Dataset entries:
■ ■ ■ ■ ■

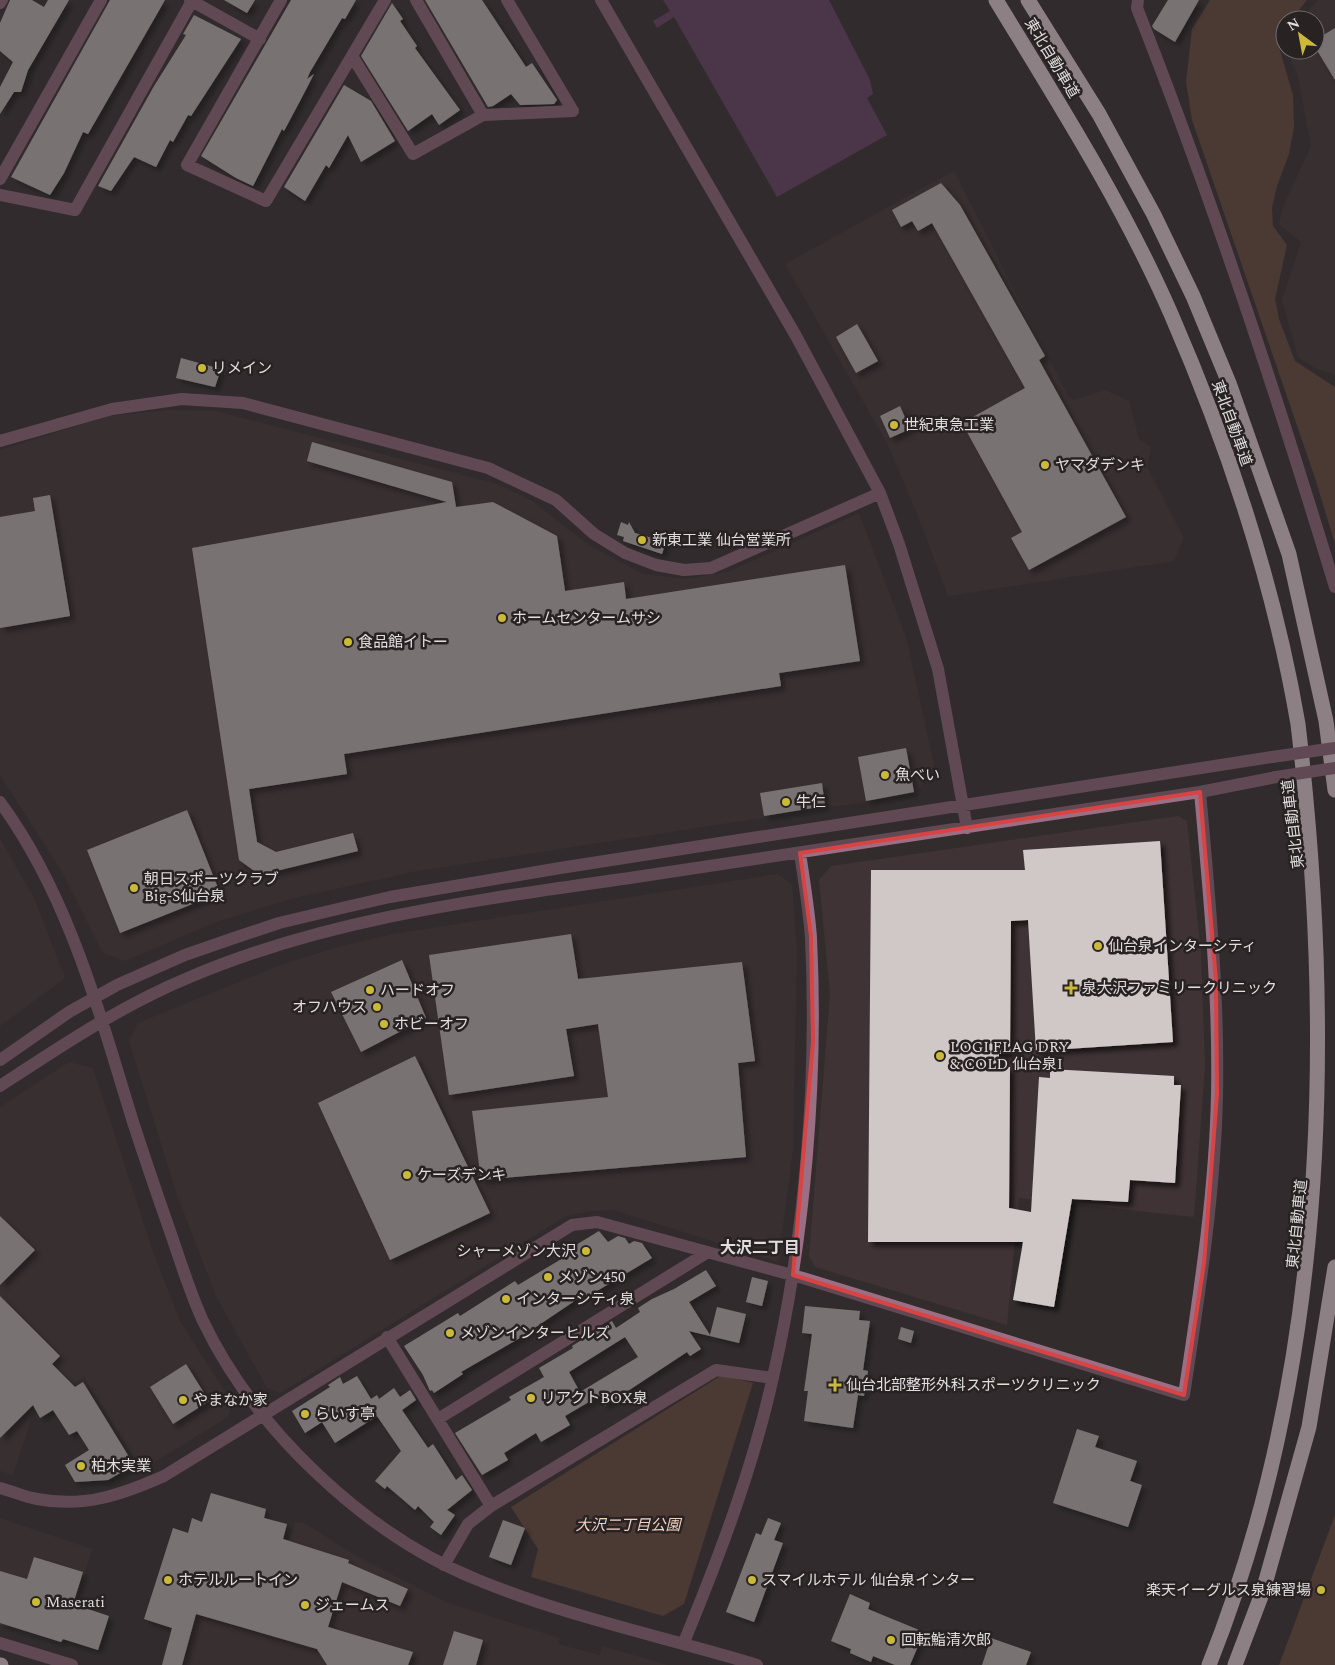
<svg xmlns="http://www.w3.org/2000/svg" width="1335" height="1665" viewBox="0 0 1335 1665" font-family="Spectral,'Noto Sans JP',serif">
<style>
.built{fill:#403335}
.green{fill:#6a493a}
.water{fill:#6c4168}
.building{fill:#d0c8c7;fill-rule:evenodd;filter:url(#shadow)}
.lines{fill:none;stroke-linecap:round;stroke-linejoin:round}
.minor{stroke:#9b6e83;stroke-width:12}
.highway{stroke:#fde6f0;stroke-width:15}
.minor-bridge{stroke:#9b6e83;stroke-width:12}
.marked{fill:none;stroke:#d84343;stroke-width:4;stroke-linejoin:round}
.poi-dot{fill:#cbba39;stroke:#282223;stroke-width:2}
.labels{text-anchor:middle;stroke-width:5;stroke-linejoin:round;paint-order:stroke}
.street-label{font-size:15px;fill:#e1ddde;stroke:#282223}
.poi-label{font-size:15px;fill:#e1ddde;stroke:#282223;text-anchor:start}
.park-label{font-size:15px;font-style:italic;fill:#f3d0c0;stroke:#282223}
.neighbourhood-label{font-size:16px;font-weight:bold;fill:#e1ddde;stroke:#282223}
</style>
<defs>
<filter id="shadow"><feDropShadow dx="4.5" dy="4.5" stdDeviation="2.5" flood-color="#0009"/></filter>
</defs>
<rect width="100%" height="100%" fill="#322c2d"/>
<path class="built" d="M1318,0H1335V375L1315,368L1298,357L1282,300L1301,242L1279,224L1283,207L1311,146L1298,77L1291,60L1290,50H1315V20H1300Z
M954,171L1068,396L1074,400L1105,390L1129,401L1139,439L1151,447L1147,467L1184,538L1174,561L948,596L920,521L888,445L785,264Z
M169,410L216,411L497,484L532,501L590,546L643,574L686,579L730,571L859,513L906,637L934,765L916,794L417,871L294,898L216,922L125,961L103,953L61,870L0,775V450L109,416Z
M1178,816L1187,821L1201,952L1205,1066L1194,1217L1019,1198L1007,1325L815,1267L809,1256L830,994L819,880L831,866Z
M0,838L35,900L65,978L0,1026Z
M778,874L792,885L797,950L793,1150L778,1262L614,1210L591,1211L566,1216L280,1393L267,1388L216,1296L177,1195L129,1041L138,1023L278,966L338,947L393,934Z
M69,1062L93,1068L153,1252L180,1321L232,1403L228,1417L142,1470L84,1377L35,1408L13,1475L0,1471V1107Z
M0,1518L92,1549L63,1645L0,1625Z
M295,1522L306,1524L358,1557L448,1603L560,1638L558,1644L600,1655L602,1646L668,1665H161L187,1579L267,1604Z"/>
<path class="green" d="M1210,0H1307L1291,20H1285L1279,47L1293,95L1294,127L1289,154L1277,186L1272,208L1273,226L1287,245L1275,299L1279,319L1295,361L1335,387V544L1315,478L1192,120L1186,82L1192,29Z
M722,1375L753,1383L684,1604L663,1616L531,1577L538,1549L511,1507Z
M1335,1515V1665H1279Z"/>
<path class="water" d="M663,0H829L870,80L873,94L867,98L887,135L777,197L674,17L657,28L653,21L670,11Z"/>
<path class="building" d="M10,0H32L44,7L48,0H69L28,70L21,92H14L0,114V87L13,62L0,51V23Z
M110,0H165L88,134L83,132L64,173L50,195L11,177Z
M224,0H255L247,13Z
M291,0H356L345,19L342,18L310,72L307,79L314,74L300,101L284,131L282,129L253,186L236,178L201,156Z
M425,0H482L526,67L532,63L557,100L554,104L520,105L511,94L493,106L488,107Z
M1168,0H1199L1175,42L1154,29L1152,26Z
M392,3L403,19L400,21L417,46L415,48L460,110L439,125L432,114L408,131L361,56Z
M194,15L241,39L191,116L188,115L173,142L170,140L156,167L134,157L111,191L98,186L154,86L186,35L183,34Z
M1335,28V80L1315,47V40Z
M344,85L371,101L395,141L361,162L348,135L329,168L326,165L305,201L284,187Z
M941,183L960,205L1045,356L1039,360L1126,517L1029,570L1011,538L1022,532L962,423L1025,388L932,223L918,231L912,221L901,227L892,210Z
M857,324L878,361L856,373L836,337Z
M181,358L221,369L215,387L176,378Z
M900,406L910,429L890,438L880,416Z
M312,442L452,482L456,507L493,502L557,536L565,591L624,582L626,599L845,565L860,661L779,673L781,686L344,754L347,774L249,789L257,842L276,852L353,833L358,851L260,875L239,860L192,548L447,502L307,461Z
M50,495L70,616L0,628V517L35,511L33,498Z
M621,522L628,525L629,522L635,533L666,542L662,554L623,541L624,537L617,535Z
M906,748L914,792L866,801L858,757Z
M822,783L825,806L764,816L760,793Z
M187,810L220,893L120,933L87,850Z
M1160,841L1173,1042L1036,1051L1028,920L1011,921L1010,1053L999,1054V1066L1010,1067L1009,1208L1031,1212L1039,1077L1050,1078V1069L1174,1076V1085H1181L1175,1183L1130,1180L1128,1202L1072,1199L1054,1307L1013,1300L1023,1242H868L871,870H1025L1023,850Z
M571,934L578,979L742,962L755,1061L738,1063L746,1157L481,1180L472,1111L608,1097L598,1024L566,1029L574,1076L449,1095L429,955Z
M402,960L426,1018L361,1052L331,992Z
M415,1056L490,1213L390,1260L318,1103Z
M0,1216L35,1250L0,1285Z
M599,1231L608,1242L618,1236L625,1238L629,1244L634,1241L642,1243L652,1258L587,1297L585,1294L518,1339L461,1372L463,1374L434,1393L432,1390L430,1391L423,1375L404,1346L458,1313L460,1316L515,1281L518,1285L563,1258L561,1254Z
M706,1270L716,1286L689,1302L710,1335L717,1307L746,1314L739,1343L689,1331L701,1349L690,1356L687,1352L605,1406L599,1396L565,1416L570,1425L541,1442L536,1433L504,1453L508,1460L482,1475L455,1433L511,1400L509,1397L544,1377L539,1368L573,1348L572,1346L612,1321L616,1328L640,1312L638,1308L652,1299L674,1289ZM625,1337L638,1357L580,1392L569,1372Z
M752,1277L768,1281L762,1306L746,1302Z
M0,1296L60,1356L52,1364L75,1387L83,1382L134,1465L108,1480L75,1482L65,1465L89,1450L77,1431L69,1435L53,1410L40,1418L33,1405L0,1438Z
M805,1306L860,1311L859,1320L870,1321L863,1370L868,1371L864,1396L858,1395L853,1428L804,1421L808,1391H804L812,1334L802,1333Z
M901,1327L914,1331L911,1343L898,1339Z
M186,1364L209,1401L173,1424L150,1387Z
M357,1376L371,1399L377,1395L379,1399L394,1388L400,1397L410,1390L416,1400L402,1410L428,1448L433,1444L456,1480L462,1475L472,1490L447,1510L455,1515L441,1535L430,1527L434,1522L418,1506L415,1510L387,1486L385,1489L375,1481L401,1451L377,1416L335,1443L322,1422L305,1433L292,1411L330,1387L328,1385L340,1377L343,1384Z
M1077,1429L1099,1436L1095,1447L1137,1461L1130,1481L1142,1485L1128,1527L1053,1503Z
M211,1493L266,1509L264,1518L287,1524L283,1539L349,1560L348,1563L408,1589L400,1606L342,1582L328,1627L413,1652L408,1665H327L317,1649L196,1614L182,1665H162L172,1628L144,1619L173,1528L188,1533L192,1518L202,1522Z
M768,1518L781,1523L774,1540L783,1543L754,1622L726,1612L756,1533L761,1535Z
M503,1520L525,1528L511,1565L489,1557Z
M34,1557L83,1572L73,1604L109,1616L98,1650L63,1639L61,1642L0,1623V1571L27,1579Z
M850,1594L870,1603L868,1609L924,1632L910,1665H895L873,1656L871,1662L850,1653L851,1649L831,1641Z
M454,1631L483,1640L476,1665H443Z
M991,1638L1031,1652L1026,1665H982Z"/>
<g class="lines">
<path class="minor" d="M190,0L260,39
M281,0L187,165L266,201L385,0
M416,0L483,115
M601,0L796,336L880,493L899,544L938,669L967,828
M1138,0L1137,8C1212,198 1276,392 1335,587
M0,3L2,0
M352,56L413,154L483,115L573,111L507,0
M0,179L101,0
M0,195L75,210L192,1
M0,441L112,409L182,399L243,403L488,468L556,500L594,534L625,553L656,565L684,570L711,568L880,493
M0,802C69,896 99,1012 133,1122C145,1159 158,1197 171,1234C181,1263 190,1293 203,1321C255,1430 366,1535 478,1580C568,1617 665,1637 757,1665
M0,1060L69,1012L117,985L185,955L234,938L279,923L346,907L390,897L560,868L1272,757
M0,1086C61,1046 122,1005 190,977C331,917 485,899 636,877C824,848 1012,821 1200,792L1276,777
M387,1337L491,1506
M438,1419L708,1252
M0,1488C12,1491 25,1497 37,1499C84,1508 121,1495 164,1476L572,1225L597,1222L803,1278L1184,1395C1199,1295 1215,1195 1217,1094C1219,993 1209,893 1200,792
M444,1565L468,1524L491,1506L716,1370L773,1378
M684,1642C719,1557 753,1468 773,1377C805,1237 818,1081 811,938C809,909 804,881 800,853
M0,1643L72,1665"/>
<path class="highway" d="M996,0C1058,102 1123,204 1171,314C1228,445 1274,584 1298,724C1335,1037 1327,1370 1209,1665
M1028,0L1099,114L1154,215L1193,296L1229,383L1289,554L1326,721L1335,790
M0,1665H1
M1235,1665L1263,1591L1309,1427L1335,1267"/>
<path class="minor-bridge" d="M1272,757L1335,748
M1276,777L1335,768"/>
</g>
<path d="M0 0H1335V1665H0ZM1200,792L1216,981L1217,1094L1204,1263L1184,1395L793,1275L813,1042L811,936L800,853Z" fill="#322c2d" fill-opacity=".55" fill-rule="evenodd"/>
<path class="marked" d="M1200,792L1216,981L1217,1094L1204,1263L1184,1395L793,1275L813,1042L811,936L800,853Z"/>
<g class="poi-dot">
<circle cx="202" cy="368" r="5"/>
<circle cx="894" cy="425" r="5"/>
<circle cx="1045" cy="465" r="5"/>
<circle cx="642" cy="540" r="5"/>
<circle cx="502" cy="618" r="5"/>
<circle cx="348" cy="642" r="5"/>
<circle cx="885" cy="775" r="5"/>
<circle cx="786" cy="802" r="5"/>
<circle cx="134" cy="888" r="5"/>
<circle cx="1098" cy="946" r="5"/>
<path d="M1068.5 980.5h5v5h5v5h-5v5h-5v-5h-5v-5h5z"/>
<circle cx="370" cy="990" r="5"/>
<circle cx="377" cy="1007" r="5"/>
<circle cx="384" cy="1024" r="5"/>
<circle cx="940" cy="1056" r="5"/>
<circle cx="407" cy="1175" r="5"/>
<circle cx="586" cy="1251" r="5"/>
<circle cx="548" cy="1277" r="5"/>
<circle cx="506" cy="1299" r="5"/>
<circle cx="450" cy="1333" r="5"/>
<path d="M832.5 1377.5h5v5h5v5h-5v5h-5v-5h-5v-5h5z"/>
<circle cx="531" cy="1398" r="5"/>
<circle cx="183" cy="1400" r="5"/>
<circle cx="305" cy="1414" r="5"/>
<circle cx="81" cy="1466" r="5"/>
<circle cx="168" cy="1580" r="5"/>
<circle cx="752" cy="1580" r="5"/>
<circle cx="1321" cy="1590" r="5"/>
<circle cx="36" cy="1602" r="5"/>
<circle cx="305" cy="1605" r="5"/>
<circle cx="891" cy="1640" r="5"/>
</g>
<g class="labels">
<g class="street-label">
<text transform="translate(1052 58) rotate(59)" y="5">東北自動車道</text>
<text transform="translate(1232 423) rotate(70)" y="5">東北自動車道</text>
<text transform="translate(1293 824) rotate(-97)" y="5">東北自動車道</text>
<text transform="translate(1297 1224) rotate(-84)" y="5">東北自動車道</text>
</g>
<g class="poi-label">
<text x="212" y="373">リメイン</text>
<text x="904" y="430">世紀東急工業</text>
<text x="1055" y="470">ヤマダデンキ</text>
<text x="652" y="545">新東工業 仙台営業所</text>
<text x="512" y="623">ホームセンタームサシ</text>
<text x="358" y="647">食品館イトー</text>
<text x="895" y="780">魚べい</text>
<text x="796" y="807">牛仁</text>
<text x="144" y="884">朝日スポーツクラブ<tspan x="144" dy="17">Big-S仙台泉</tspan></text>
<text x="1108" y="951">仙台泉インターシティ</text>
<text x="1082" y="993">泉大沢ファミリークリニック</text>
<text x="380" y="995">ハードオフ</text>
<text x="367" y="1012" text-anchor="end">オフハウス</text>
<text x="394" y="1029">ホビーオフ</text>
<text x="950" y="1052">LOGI FLAG DRY<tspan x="950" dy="17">&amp; COLD 仙台泉I</tspan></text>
<text x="417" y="1180">ケーズデンキ</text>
<text x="576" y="1256" text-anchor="end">シャーメゾン大沢</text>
<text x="558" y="1282">メゾン450</text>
<text x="516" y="1304">インターシティ泉</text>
<text x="460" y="1338">メゾンインターヒルズ</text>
<text x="846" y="1390">仙台北部整形外科スポーツクリニック</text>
<text x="541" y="1403">リアクトBOX泉</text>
<text x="193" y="1405">やまなか家</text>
<text x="315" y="1419">らいす亭</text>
<text x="91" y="1471">柏木実業</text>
<text x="178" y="1585">ホテルルートイン</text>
<text x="762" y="1585">スマイルホテル 仙台泉インター</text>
<text x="1311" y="1595" text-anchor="end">楽天イーグルス泉練習場</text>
<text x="46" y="1607">Maserati</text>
<text x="315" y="1610">ジェームス</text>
<text x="901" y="1645">回転鮨清次郎</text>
</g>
<g class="park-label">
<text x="628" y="1530">大沢二丁目公園</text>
</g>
<g class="neighbourhood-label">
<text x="760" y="1253">大沢二丁目</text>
</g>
</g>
<g transform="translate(1300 35) rotate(328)"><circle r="24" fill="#282223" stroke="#726d6e"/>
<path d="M0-4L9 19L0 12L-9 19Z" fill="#cbba39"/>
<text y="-8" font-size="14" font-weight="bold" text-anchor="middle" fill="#e1ddde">N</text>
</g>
</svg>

■ ■ ■ ■ ■

Provide the count, and nothing else, of lines in the data above where the word "filter" occurs.

Reply: 2